RAPIDS Accelerator on Dataproc Serverless#

Dataproc Serverless allows users to run Spark workloads without the need to provision and manage their own clusters.

Accelerating Batch Workloads with GPUs on Dataproc Serverless:#

For instructions on how to leverage L4 and A100 GPUs to accelerate Spark workloads, please refer to the following guide.

Dataproc Serverless Runtime RAPIDS Version:#

Version	RAPIDS Accelerator Jar
1.1 LTS	rapids-4-spark_2.12-23.08.1.jar
2.0	Coming soon
2.1	Coming soon

Creating a Serverless Batch Workload with RAPIDS Accelerator:#

To get started with Dataproc Serverless, use the following example:

join-dataframes.py#

from pyspark.sql import SparkSession

# Initialize a Spark session
spark = SparkSession.builder.appName("DataFrameJoin").getOrCreate()

# Create two DataFrames
df1 = spark.range(1, 10000001).toDF("a")
df2 = spark.range(1, 10000001).toDF("b")

# Perform the join and count
result = df1.join(df2, df1["a"] == df2["b"]).count()

# Display the result
print(result)

# Stop the Spark session
spark.stop()

Spark Batch Submission Command:#

NUM_EXECUTORS=2
EXEC_CORES=8
DRIVER_CORES=4
DISK_SIZE=375G
BATCH_ID=join-df
BUCKET=your-bucket

gcloud dataproc batches submit \
pyspark \
--batch $BATCH_ID ./join-dataframes.py \
--deps-bucket $BUCKET \
--version 1.1 \
--subnet default \
--properties \
spark.executor.instances=$NUM_EXECUTORS,\
spark.driver.cores=$DRIVER_CORES,\
spark.executor.cores=$EXEC_CORES,\
spark.dataproc.driver.compute.tier=premium,\
spark.dataproc.executor.compute.tier=premium,\
spark.dataproc.executor.resource.accelerator.type=l4,\
spark.dataproc.driver.disk.tier=premium,\
spark.dataproc.executor.disk.tier=premium,\
spark.dataproc.driver.disk.size=$DISK_SIZE

Refer to the Supported Spark properties to understand the resource allocation properties in Dataproc Serverless.

Logging Configuration for Serverless Workloads:#

Event Logs: There are two options for configuring event logs on Serverless:

Using Persistent History Server (PHS): - Use the --history-server-cluster argument to attach the History Server, which will automatically configure spark.eventLog.dir.
Explicitly Using spark.eventLog Properties: - Configure event logs by setting spark.eventLog.enabled=true and spark.eventLog.dir=gs://<bucket-name>/eventLogs.

Driver Logs: You can access Driver Logs in the Output section of the UI.

Executor Logs: Serverless employs Log Explorer to grant users access to Executor Logs.
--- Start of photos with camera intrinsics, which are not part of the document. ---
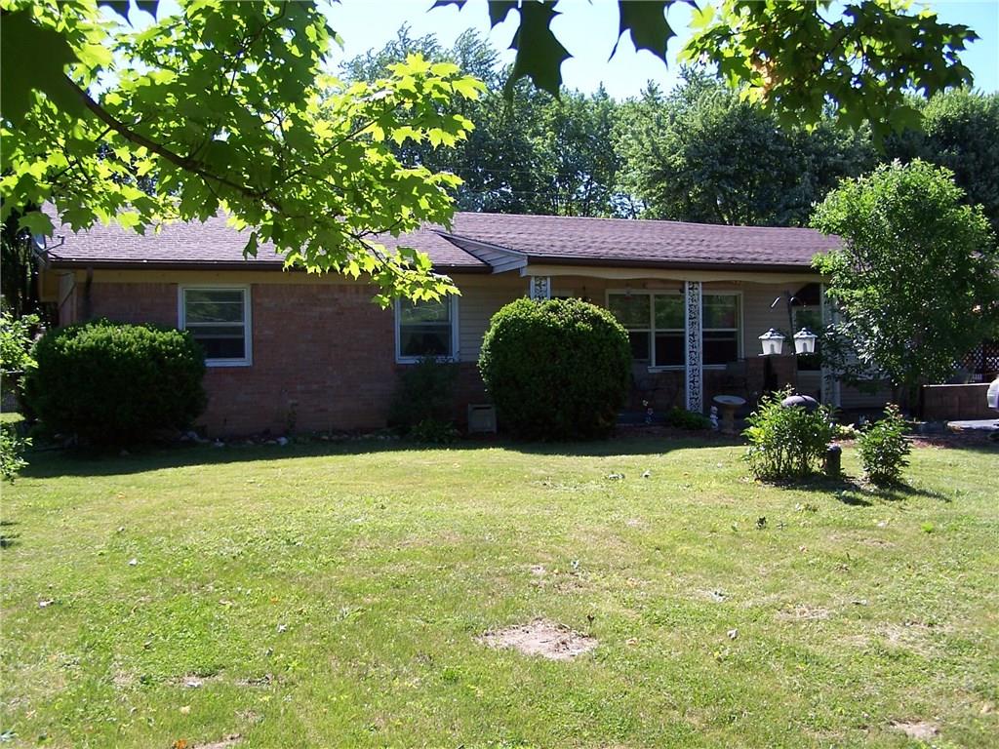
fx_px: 1097
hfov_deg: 49.0
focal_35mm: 38
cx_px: 500
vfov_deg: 37.7
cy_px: 374
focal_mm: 6.3
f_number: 2.8
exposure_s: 1/500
To view Executor Logs, use the following query in the search bar with the appropriate batch_id (Click on VIEW LOGS):

resource.type="cloud_dataproc_batch"
resource.labels.batch_id="join-df"
SEARCH("`executor.log`")
severity=ERROR

You can also pick the severity levels from:

INFO
DEFAULT
ERROR
WARNING

Cost:#

Refer to Dataproc Serverless Pricing for details on calculating the cost of a GPU batch workload.